§ **INSTRUCTIONS TO FOLLOW**: Lay out the data below as a numbered list, leaving out blank lines. Start at the beginning of the data and end at the line containing "Business Vehicle Analysis", including both ends.

(Excerpts from a dataset)
__________________________________________________
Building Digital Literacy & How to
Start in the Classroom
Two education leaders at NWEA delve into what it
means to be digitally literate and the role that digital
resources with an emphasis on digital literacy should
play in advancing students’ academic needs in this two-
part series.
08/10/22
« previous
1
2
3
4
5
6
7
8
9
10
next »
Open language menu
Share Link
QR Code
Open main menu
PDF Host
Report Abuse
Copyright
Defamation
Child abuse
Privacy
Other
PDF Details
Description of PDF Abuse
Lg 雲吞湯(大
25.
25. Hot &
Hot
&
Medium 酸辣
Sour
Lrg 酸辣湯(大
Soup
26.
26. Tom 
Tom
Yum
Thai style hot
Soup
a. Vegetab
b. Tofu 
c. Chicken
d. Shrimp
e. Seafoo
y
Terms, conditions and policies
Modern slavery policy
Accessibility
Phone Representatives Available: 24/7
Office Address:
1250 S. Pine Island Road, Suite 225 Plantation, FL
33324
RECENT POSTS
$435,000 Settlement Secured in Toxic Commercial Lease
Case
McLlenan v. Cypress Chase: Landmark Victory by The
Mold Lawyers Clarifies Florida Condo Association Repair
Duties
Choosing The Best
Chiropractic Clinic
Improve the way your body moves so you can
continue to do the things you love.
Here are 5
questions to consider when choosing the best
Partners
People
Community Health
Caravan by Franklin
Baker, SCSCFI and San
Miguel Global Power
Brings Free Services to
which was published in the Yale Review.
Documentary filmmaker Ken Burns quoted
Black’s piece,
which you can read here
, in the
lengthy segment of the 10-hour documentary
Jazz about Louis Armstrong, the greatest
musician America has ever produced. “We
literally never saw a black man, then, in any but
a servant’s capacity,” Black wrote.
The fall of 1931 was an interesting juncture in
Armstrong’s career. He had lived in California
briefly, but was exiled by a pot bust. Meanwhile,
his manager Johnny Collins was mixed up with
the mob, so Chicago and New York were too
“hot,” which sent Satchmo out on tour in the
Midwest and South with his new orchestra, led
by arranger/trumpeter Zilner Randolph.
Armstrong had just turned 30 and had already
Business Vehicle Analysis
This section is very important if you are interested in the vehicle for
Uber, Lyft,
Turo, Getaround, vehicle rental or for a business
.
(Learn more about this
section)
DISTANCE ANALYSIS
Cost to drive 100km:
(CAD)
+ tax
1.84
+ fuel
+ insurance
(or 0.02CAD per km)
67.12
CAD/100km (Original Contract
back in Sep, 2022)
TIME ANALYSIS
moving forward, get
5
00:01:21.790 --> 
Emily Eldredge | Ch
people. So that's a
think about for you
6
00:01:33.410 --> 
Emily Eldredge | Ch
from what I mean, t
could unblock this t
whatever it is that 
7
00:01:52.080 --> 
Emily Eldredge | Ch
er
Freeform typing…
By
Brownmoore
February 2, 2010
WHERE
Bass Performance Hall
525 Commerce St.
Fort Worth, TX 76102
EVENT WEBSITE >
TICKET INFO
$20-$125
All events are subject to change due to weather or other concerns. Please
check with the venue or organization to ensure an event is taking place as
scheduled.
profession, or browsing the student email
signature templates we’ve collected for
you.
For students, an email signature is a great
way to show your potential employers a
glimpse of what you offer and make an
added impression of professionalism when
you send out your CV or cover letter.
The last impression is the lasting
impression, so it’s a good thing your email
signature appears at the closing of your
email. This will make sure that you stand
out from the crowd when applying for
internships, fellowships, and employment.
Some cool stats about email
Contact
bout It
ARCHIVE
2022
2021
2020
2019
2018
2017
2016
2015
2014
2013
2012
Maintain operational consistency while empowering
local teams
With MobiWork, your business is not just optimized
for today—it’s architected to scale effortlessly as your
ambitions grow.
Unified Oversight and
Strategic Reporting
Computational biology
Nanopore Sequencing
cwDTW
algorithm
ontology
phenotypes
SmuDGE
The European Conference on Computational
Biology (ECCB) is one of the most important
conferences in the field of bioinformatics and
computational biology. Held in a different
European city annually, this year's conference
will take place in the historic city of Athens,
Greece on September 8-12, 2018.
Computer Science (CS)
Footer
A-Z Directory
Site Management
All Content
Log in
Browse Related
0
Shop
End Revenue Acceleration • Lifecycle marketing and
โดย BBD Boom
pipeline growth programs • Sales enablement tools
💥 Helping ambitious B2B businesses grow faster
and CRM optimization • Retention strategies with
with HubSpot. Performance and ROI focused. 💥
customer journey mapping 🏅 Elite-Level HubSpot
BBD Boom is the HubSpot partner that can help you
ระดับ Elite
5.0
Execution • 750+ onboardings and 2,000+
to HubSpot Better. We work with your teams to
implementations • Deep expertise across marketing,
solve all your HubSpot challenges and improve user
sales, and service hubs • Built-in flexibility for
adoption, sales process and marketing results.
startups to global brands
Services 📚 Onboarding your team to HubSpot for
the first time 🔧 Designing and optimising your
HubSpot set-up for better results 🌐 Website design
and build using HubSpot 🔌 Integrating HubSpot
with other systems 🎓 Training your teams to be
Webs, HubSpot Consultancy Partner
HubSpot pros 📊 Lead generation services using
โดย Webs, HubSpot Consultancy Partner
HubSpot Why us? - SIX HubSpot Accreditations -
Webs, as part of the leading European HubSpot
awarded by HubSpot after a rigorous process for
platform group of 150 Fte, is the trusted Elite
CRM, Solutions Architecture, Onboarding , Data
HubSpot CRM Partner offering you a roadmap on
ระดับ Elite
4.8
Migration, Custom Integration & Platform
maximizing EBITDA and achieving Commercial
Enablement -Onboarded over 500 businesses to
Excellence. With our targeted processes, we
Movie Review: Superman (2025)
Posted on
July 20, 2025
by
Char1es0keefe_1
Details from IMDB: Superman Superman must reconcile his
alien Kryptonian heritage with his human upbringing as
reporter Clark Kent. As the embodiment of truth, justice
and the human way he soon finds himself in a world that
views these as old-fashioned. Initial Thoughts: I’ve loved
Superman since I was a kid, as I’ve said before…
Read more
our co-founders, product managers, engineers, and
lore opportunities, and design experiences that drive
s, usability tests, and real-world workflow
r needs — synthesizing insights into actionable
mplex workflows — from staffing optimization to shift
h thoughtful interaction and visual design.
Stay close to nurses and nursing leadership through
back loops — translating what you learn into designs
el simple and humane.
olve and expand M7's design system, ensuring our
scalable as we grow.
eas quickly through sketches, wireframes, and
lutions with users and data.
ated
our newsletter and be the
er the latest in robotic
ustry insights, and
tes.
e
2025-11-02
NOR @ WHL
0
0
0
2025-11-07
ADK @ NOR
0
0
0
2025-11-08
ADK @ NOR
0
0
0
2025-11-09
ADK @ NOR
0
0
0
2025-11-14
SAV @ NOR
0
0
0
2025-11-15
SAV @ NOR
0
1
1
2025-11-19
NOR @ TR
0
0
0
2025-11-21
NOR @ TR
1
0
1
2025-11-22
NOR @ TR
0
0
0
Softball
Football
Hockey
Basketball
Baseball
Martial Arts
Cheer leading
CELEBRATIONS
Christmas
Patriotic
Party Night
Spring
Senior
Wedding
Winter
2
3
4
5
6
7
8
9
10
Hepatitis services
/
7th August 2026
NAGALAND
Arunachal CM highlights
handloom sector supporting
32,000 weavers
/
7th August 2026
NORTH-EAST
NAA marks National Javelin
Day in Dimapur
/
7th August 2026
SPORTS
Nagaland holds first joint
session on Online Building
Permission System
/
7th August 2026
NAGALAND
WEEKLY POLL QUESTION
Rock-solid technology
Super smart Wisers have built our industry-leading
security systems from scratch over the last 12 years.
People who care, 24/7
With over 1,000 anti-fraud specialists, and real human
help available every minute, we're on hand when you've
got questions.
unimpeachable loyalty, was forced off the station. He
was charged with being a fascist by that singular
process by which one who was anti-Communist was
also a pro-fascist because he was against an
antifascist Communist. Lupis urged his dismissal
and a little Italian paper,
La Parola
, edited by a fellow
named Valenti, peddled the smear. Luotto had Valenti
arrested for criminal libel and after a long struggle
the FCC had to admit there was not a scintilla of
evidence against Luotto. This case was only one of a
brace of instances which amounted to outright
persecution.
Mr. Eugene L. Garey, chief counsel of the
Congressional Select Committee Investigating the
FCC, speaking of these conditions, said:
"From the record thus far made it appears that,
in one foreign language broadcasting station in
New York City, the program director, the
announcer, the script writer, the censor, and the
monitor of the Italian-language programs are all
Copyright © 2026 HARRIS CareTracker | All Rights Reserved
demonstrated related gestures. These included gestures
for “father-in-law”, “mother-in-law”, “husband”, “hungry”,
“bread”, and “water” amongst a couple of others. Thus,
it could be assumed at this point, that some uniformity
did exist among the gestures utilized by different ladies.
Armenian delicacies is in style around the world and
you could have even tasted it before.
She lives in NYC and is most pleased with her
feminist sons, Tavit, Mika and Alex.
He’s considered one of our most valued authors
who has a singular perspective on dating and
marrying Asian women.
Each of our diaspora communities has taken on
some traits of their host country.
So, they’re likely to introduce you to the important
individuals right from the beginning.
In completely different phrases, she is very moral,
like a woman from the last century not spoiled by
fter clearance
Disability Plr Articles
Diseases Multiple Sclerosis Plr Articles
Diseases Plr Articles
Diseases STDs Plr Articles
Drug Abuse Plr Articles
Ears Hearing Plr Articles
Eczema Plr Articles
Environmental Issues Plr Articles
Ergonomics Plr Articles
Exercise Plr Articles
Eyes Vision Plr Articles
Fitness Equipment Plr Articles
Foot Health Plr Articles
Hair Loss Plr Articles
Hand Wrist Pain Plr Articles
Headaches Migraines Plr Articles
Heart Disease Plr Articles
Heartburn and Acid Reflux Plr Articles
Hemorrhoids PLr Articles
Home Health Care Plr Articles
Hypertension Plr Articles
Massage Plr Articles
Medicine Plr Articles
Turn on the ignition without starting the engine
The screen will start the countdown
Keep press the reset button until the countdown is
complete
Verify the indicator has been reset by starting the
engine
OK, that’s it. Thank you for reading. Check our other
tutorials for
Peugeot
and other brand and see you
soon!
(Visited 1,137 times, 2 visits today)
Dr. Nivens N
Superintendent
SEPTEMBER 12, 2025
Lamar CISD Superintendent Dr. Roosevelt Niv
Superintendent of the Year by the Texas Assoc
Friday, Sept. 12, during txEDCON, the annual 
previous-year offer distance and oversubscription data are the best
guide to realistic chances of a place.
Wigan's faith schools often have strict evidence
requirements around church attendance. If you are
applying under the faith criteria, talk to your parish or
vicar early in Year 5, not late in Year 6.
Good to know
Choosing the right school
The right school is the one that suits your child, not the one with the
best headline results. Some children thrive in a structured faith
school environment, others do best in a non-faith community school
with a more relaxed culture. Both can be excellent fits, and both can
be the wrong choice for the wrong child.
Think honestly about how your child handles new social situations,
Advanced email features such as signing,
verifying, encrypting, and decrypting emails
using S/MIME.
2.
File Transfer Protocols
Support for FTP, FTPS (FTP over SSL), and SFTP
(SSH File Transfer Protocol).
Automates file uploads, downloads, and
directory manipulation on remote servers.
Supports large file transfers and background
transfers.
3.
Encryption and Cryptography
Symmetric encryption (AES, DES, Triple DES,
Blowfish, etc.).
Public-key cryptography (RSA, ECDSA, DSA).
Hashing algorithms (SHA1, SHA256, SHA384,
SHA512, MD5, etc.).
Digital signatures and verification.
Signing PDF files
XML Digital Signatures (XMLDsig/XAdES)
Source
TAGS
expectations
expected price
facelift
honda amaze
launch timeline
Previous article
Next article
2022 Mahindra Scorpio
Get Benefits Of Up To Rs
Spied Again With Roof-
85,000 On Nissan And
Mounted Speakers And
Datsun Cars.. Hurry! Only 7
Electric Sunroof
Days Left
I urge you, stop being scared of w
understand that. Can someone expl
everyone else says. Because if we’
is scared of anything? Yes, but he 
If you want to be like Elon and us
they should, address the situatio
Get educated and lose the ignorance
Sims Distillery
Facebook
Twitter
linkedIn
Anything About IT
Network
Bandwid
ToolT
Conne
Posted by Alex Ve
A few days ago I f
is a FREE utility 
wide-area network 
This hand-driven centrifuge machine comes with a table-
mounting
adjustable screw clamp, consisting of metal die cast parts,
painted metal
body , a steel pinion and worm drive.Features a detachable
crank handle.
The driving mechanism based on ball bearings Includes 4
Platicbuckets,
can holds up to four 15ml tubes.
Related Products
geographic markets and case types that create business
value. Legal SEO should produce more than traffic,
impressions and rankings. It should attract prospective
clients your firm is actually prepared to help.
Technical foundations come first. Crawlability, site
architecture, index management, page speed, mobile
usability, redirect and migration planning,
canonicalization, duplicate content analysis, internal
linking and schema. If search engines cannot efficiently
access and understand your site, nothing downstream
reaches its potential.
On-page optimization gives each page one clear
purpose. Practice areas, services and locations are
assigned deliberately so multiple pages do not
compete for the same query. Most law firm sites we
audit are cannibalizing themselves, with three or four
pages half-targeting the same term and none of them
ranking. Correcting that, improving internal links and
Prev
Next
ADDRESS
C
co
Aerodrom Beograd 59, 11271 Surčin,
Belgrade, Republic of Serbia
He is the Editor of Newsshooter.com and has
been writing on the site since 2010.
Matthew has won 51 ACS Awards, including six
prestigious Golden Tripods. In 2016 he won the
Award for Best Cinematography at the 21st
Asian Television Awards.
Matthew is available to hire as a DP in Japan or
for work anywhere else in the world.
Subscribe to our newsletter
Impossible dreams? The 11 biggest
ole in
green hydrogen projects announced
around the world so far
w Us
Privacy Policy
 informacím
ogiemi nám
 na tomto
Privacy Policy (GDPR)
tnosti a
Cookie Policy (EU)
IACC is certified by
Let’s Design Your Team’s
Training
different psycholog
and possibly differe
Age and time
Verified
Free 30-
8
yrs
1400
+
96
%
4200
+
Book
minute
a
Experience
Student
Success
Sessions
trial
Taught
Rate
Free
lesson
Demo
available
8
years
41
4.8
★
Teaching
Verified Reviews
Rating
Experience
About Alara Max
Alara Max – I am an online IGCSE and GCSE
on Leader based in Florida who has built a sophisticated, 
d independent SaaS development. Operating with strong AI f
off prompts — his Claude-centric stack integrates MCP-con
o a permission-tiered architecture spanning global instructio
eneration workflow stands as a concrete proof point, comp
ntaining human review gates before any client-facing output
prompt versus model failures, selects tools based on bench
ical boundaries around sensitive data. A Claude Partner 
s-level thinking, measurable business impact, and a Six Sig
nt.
__________________________________________________
§ **WRITTEN RESPONSE**:
1. Building Digital Literacy & How to
2. Start in the Classroom
3. Two education leaders at NWEA delve into what it
4. means to be digitally literate and the role that digital
5. resources with an emphasis on digital literacy should
6. play in advancing students’ academic needs in this two-
7. part series.
8. 08/10/22
9. « previous
10. 1
11. 2
12. 3
13. 4
14. 5
15. 6
16. 7
17. 8
18. 9
19. 10
20. next »
21. Open language menu
22. Share Link
23. QR Code
24. Open main menu
25. PDF Host
26. Report Abuse
27. Copyright
28. Defamation
29. Child abuse
30. Privacy
31. Other
32. PDF Details
33. Description of PDF Abuse
34. Lg 雲吞湯(大
35. 25.
36. 25. Hot &
37. Hot
38. &
39. Medium 酸辣
40. Sour
41. Lrg 酸辣湯(大
42. Soup
43. 26.
44. 26. Tom 
45. Tom
46. Yum
47. Thai style hot
48. Soup
49. a. Vegetab
50. b. Tofu 
51. c. Chicken
52. d. Shrimp
53. e. Seafoo
54. y
55. Terms, conditions and policies
56. Modern slavery policy
57. Accessibility
58. Phone Representatives Available: 24/7
59. Office Address:
60. 1250 S. Pine Island Road, Suite 225 Plantation, FL
61. 33324
62. RECENT POSTS
63. $435,000 Settlement Secured in Toxic Commercial Lease
64. Case
65. McLlenan v. Cypress Chase: Landmark Victory by The
66. Mold Lawyers Clarifies Florida Condo Association Repair
67. Duties
68. Choosing The Best
69. Chiropractic Clinic
70. Improve the way your body moves so you can
71. continue to do the things you love.
72. Here are 5
73. questions to consider when choosing the best
74. Partners
75. People
76. Community Health
77. Caravan by Franklin
78. Baker, SCSCFI and San
79. Miguel Global Power
80. Brings Free Services to
81. which was published in the Yale Review.
82. Documentary filmmaker Ken Burns quoted
83. Black’s piece,
84. which you can read here
85. , in the
86. lengthy segment of the 10-hour documentary
87. Jazz about Louis Armstrong, the greatest
88. musician America has ever produced. “We
89. literally never saw a black man, then, in any but
90. a servant’s capacity,” Black wrote.
91. The fall of 1931 was an interesting juncture in
92. Armstrong’s career. He had lived in California
93. briefly, but was exiled by a pot bust. Meanwhile,
94. his manager Johnny Collins was mixed up with
95. the mob, so Chicago and New York were too
96. “hot,” which sent Satchmo out on tour in the
97. Midwest and South with his new orchestra, led
98. by arranger/trumpeter Zilner Randolph.
99. Armstrong had just turned 30 and had already
100. Business Vehicle Analysis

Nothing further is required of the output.